Я не возражал: я весь был в грехах.

— Сейчас кто-то играл на органе. Я очень боюсь.

— Видишь, тебя карает Господь; он наслал на тебя страх. Одевайся, и идем к директору.

Да, конечно, меня карает Господь; конечно, у меня грехов без числа. Но какой же совершил я особенно тяжкий грех, за который меня требует к ответу сам директор, совсем меня и не знающий, да и требует ночью, в полночь, когда привидения играют на органе.

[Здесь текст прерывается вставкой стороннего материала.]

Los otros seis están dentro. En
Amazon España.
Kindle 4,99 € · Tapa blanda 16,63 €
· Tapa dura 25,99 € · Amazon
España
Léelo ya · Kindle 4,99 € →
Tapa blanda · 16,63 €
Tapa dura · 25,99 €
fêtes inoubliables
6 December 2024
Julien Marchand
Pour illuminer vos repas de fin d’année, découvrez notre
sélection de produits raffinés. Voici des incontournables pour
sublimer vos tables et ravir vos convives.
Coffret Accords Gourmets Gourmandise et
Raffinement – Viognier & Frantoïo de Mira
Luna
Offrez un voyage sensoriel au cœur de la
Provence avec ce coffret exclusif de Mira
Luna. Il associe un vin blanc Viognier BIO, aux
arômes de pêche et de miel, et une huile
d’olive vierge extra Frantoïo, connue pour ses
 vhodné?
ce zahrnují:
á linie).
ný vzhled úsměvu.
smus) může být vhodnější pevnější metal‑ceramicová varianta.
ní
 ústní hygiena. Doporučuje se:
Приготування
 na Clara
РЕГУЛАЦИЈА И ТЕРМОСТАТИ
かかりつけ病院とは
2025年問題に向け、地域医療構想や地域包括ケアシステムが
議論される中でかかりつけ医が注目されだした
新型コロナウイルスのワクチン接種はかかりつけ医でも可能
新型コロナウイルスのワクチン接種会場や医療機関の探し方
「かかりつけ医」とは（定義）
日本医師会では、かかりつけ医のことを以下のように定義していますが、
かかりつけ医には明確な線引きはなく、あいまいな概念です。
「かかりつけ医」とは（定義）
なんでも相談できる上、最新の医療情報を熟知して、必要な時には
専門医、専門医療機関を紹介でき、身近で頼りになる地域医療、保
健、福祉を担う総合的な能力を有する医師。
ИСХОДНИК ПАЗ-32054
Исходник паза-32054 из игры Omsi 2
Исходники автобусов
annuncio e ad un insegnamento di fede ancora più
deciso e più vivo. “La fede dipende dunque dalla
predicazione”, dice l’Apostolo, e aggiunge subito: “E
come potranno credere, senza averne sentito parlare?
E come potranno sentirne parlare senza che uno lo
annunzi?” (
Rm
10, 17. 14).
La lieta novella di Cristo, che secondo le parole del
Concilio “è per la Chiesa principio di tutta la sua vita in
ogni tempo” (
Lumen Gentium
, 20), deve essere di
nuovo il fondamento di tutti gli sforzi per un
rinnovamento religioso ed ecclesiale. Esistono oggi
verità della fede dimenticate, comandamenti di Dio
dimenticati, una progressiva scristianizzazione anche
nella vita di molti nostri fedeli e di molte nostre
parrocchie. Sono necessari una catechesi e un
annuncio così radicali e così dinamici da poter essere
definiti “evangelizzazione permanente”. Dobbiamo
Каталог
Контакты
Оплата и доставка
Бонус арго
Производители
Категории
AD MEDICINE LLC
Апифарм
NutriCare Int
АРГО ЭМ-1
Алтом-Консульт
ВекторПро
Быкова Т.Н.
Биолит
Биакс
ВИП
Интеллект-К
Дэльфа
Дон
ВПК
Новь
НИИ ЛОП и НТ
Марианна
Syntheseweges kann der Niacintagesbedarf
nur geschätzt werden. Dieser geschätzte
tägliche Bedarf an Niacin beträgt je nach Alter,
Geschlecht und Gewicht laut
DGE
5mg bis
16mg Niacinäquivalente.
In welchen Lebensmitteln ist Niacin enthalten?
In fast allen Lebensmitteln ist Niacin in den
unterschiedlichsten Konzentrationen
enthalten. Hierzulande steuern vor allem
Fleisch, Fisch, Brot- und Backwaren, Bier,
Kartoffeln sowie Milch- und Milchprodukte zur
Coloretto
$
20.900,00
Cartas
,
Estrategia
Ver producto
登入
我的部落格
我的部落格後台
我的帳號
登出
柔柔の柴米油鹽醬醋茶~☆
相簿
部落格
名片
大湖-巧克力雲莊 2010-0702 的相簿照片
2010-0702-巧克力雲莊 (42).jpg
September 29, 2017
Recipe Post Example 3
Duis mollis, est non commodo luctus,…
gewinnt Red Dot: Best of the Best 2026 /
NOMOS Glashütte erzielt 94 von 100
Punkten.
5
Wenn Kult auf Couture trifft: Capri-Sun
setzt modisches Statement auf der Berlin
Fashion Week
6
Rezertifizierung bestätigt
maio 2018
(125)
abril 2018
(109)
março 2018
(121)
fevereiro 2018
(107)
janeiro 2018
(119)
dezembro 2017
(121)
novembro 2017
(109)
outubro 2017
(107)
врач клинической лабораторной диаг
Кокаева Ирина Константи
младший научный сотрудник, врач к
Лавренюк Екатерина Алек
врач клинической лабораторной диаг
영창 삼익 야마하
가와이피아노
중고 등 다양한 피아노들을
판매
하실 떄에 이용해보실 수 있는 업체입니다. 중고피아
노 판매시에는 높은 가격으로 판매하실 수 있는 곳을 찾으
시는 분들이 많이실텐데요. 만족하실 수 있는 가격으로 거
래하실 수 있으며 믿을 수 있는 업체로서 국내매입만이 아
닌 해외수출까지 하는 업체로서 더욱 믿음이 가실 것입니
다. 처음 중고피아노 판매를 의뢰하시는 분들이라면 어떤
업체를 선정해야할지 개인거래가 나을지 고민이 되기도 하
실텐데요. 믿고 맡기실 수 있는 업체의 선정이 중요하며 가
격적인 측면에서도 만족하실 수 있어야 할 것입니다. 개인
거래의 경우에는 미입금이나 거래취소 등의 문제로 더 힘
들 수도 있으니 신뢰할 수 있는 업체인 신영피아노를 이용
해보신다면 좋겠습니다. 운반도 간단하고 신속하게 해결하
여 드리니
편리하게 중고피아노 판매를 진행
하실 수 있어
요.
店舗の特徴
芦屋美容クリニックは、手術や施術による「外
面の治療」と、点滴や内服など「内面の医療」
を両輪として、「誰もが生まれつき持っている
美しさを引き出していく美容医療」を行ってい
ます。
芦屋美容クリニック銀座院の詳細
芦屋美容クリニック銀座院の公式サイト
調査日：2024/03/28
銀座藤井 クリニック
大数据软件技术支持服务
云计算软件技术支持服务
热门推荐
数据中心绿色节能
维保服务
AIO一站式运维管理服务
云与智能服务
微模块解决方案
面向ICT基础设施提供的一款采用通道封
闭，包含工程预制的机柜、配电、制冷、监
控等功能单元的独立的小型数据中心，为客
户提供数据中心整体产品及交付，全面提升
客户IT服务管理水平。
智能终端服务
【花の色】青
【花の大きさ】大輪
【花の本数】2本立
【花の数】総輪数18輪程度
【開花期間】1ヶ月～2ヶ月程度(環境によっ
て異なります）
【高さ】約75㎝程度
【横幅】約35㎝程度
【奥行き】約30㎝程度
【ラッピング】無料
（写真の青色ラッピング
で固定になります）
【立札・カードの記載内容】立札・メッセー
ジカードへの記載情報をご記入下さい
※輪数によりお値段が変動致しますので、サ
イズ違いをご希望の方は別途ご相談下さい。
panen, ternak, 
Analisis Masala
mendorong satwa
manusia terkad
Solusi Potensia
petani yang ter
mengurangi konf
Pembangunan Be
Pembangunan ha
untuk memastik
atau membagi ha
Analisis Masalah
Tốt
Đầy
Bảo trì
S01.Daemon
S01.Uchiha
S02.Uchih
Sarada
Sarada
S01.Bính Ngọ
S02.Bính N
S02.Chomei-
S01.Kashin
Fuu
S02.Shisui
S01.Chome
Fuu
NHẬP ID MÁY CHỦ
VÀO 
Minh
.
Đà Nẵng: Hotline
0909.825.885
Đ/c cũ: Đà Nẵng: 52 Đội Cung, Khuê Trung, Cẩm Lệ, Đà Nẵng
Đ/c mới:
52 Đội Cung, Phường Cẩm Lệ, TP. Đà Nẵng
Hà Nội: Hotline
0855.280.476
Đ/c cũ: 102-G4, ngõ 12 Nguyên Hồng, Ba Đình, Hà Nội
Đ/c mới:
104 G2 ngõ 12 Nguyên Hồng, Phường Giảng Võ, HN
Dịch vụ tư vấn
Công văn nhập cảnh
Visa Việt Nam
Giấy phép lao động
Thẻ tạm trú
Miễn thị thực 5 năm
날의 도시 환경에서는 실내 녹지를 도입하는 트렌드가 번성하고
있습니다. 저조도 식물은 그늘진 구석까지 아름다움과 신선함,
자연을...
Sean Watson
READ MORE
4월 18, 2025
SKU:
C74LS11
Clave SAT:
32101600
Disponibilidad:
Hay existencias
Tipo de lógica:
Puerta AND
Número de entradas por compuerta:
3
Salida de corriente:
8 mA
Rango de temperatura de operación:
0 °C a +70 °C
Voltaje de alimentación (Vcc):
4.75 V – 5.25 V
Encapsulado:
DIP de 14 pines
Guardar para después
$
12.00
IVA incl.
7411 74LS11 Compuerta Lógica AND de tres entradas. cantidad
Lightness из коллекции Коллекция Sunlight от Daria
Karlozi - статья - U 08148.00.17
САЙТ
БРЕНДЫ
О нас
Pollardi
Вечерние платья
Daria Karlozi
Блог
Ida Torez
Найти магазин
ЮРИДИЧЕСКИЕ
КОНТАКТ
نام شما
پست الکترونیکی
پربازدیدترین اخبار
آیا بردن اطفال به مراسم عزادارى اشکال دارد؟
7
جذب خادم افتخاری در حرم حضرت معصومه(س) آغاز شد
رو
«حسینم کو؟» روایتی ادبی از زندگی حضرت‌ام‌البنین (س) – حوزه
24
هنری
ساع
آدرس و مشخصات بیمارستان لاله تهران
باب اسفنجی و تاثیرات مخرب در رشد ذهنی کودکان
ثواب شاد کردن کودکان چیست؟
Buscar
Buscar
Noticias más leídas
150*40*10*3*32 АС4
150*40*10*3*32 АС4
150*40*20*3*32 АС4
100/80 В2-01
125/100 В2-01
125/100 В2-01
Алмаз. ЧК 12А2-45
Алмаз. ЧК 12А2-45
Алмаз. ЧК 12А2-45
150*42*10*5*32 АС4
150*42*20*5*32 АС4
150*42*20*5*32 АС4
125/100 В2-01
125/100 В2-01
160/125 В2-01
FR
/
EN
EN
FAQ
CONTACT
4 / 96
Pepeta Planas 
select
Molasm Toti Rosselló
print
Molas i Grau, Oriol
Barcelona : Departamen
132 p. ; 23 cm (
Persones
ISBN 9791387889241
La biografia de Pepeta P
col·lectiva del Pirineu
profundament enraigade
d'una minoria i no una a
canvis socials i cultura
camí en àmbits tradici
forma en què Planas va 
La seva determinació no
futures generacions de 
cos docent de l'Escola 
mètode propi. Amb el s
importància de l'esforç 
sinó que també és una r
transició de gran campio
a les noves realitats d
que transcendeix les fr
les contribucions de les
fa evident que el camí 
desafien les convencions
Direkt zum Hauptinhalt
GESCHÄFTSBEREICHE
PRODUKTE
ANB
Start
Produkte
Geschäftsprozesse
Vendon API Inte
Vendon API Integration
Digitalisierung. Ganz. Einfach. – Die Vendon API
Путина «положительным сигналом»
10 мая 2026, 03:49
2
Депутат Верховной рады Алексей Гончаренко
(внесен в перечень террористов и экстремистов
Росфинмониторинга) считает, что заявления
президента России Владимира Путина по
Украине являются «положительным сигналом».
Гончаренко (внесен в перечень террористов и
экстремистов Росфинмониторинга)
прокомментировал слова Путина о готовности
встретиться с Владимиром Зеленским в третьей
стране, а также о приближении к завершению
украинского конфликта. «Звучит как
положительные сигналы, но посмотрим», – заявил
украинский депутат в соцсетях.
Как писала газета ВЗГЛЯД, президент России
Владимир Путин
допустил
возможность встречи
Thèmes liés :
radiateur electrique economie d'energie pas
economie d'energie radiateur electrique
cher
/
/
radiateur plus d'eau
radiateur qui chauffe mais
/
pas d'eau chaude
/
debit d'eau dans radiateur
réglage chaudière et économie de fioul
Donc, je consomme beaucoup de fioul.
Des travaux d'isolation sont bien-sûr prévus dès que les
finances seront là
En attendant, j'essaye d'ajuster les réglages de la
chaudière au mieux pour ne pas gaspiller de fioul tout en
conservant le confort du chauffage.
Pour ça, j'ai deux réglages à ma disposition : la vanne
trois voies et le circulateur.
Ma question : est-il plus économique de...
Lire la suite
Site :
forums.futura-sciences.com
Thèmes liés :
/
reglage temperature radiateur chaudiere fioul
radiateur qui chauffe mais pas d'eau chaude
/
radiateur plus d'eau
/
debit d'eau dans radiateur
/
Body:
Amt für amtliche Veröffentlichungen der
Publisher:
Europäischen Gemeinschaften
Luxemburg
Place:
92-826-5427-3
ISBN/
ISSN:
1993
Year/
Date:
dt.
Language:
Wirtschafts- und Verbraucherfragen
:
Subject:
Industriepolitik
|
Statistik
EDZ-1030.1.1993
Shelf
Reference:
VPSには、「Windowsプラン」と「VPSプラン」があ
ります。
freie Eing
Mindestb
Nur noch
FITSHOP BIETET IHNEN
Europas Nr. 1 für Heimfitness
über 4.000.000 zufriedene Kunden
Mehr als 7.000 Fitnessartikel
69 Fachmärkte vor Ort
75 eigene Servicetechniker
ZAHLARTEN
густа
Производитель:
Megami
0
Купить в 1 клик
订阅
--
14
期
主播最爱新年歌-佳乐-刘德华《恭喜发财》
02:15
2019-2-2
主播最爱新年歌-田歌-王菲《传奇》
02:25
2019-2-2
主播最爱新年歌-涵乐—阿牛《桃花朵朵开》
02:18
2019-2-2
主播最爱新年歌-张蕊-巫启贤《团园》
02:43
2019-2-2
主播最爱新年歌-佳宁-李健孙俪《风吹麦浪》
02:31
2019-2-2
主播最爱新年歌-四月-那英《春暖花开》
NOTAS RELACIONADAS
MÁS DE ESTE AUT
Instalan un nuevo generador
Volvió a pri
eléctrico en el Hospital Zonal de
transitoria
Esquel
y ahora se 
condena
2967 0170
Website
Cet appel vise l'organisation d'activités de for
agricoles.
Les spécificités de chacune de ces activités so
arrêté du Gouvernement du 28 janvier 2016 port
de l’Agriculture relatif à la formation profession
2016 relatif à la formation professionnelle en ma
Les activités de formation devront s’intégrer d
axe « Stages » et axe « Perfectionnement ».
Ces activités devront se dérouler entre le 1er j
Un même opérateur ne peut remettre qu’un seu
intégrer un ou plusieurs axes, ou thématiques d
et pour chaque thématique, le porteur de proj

Темная лестница, по которой мы спускались, темный двор, по которому шли к флигелю директора, опять темная лестница директорской квартиры настраивали меня всё суеверней. Я ждал чудесного и мрачного. И вдруг, когда отворилась дверь из передней в директорский кабинет, я увидел нечто действительно чудесное, но не мрачное, а отрадное. В полутени у письменного стола против директора сидела дама. Это мать! В груди у меня точно растаял тяжелый кусок льда. Вот кто защитит меня от злой силы, которая овладела мною! Но около матери стоит уже какой-то мальчик, а мать держит его за руку. Это мой двойник!.. А в двойников, прочитав какой-то рассказ, помнится, Подолинского, где действует двойник, я тоже верил и ужасно их боялся.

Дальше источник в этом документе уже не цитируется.